La Semana Santa lega a su día de luz, de caridad, de amor, de sublime entrega, para rondar las tinieblas de un Viernes que presagia oscuridad, muerte y silencio.El Jueves Santo es una llama refulgente en el caleidoscopio del tiempo. Todo se hace más intimo el sentir, que en un milagro de transustanciación, se hizo eterno en una cena, horas antes de la traición, bajo las antorchas en un huerto, donde los olivos fueron testigos del primer paso para un desenlace cruento en el Calvario.

Cuando se cierren los Sagrarios, la hora tercia llegue, la sentencia injusta y cobarde dará paso a un luto que pondrá negrura en las conciencias.

Pero hoy es día de luz. De una claridad que el pueblo denominó con más brillo que el sol. Hoy, vivimos, por la gracia de Dios, el Día grande de la Semana Mayor en sus desfiles procesionales. Un Jueves Santo que ya en la infancia comenzamos a valorar en las enseñanzas de nuestros padres y en la contemplación de largas filas de nazarenos penitentes junto a sus imágenes más queridas en devoción familiar.

Un Jueves en que los altares de los templos se llenaban de luces y de flores y las visitas de los files a ellos son como un sacro recorrido de fe popular y tradicional.

Y en ese clima sencillo de las tradiciones, vestíamos nuestras mejores galas, para adorar al Señor. Las mujeres con la clásica mantilla española, hermoseaban su figura en una alegría que daba un protagonismo sincero y bello, en su caminar por los templos en oraciones ante la majestuosidad de unos altares que pregonaban la grandeza de un Dios en la Eucaristía.

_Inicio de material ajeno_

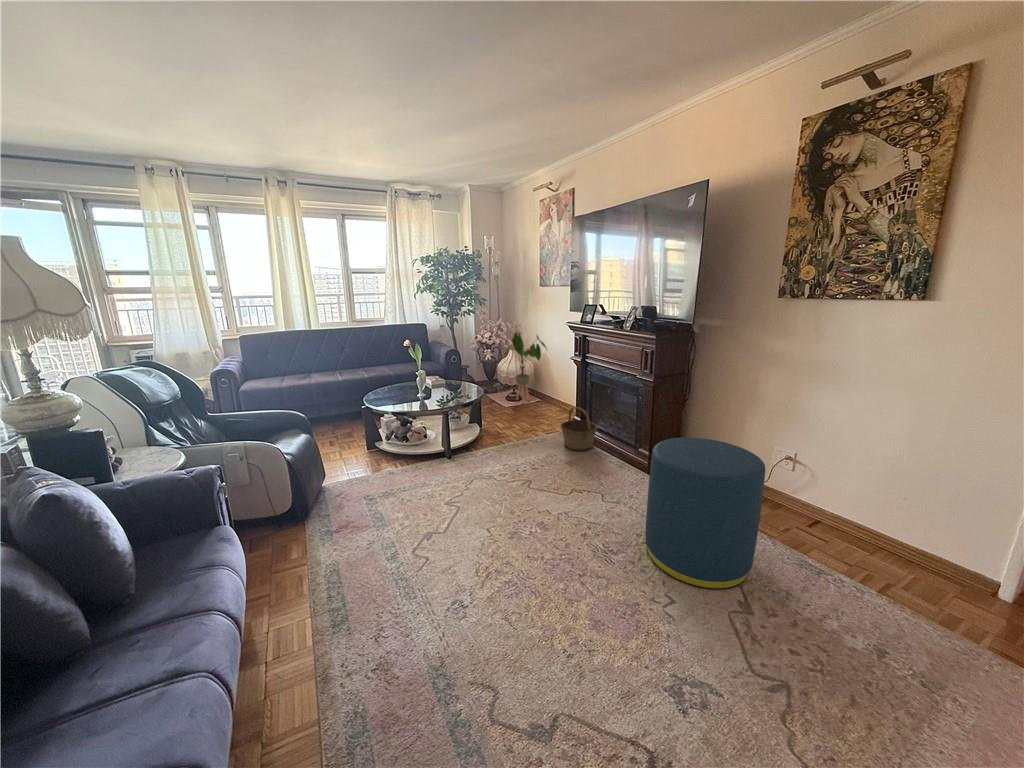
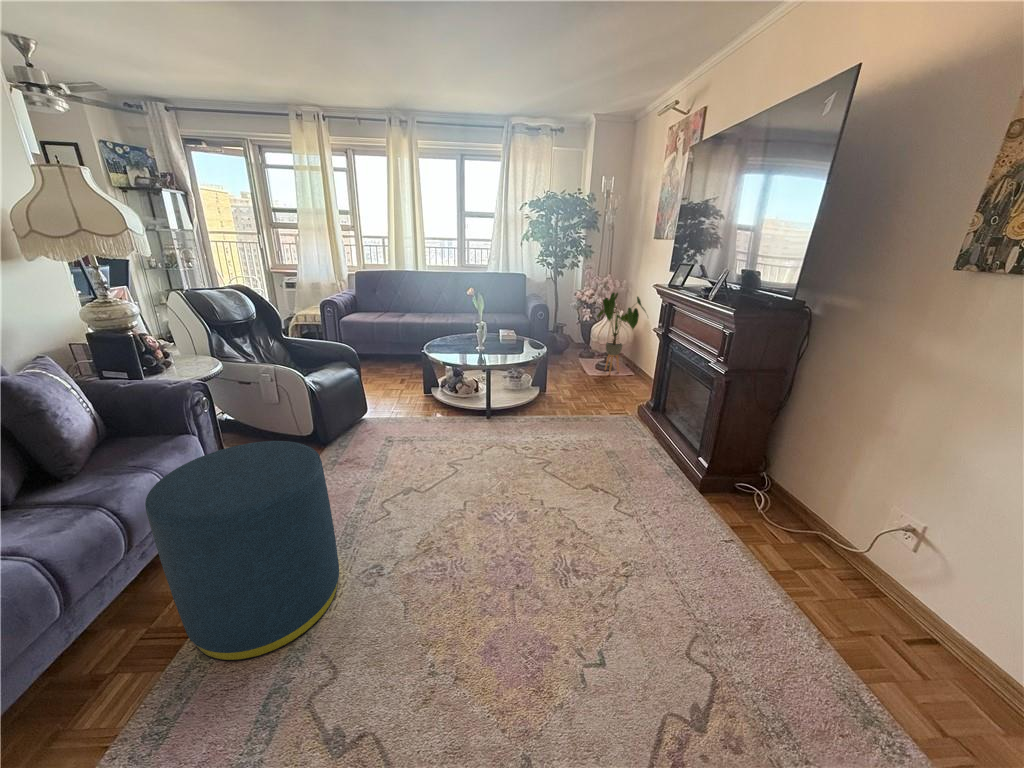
basket: present [560,407,598,451] -> none [616,390,663,443]
ottoman: present [645,438,765,590] -> present [145,441,339,661]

En esa vivencia nostálgica de quienes hemos vividos muchos años, este Jueves Santo de ahora, se aleja mucho de aquella realidad. Pero sólo en la forma que la distancia del tiempo obliga. El fondo sigue inmutable. Es el mismo de ayer. La Eucaristía lo llena todo en un milagro que es símbolo de eternidad.

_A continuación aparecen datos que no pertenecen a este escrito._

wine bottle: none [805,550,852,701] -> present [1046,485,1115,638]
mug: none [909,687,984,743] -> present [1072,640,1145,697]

Los que nacimos al comenzar la década de los treinta, del pasado siglo, guardamos en la mente aquellos impresionantes Jueves de altares destruidos, templos quemados, imágenes calcinadas, a los siguieron otros llenos de esperanzas, de lucha, de trabajos de renacer de Hermandades y Cofradías que iban dando nuevo carácter a estas celebraciones religiosas. Una Huelva renacía para continuar con sus tradiciones populares, con sus noches en las calles contemplando las figuras de una Pasión que se convertían en una catequesis, donde el Ripalda se nos hacia presente en nuestra profesión de fe. Hoy, el Jueves Santo, nos llena de entusiasmo en una ciudad, abierta en flor sobre el haz marino, donde el Amor se ofrece en pan y en vino se torna su azulada claridad. Todo será real en nuestros corazones. Pero en el caminar de la vida, todo pasará. Lo único que permanecerá para siempre serán aquellas palabras , donde Jesus ofreciéndose en cuerpo y alma, nos aseguró la mayor alegría, al afirmar que estaría con nosotros hasta la consumación de los siglos.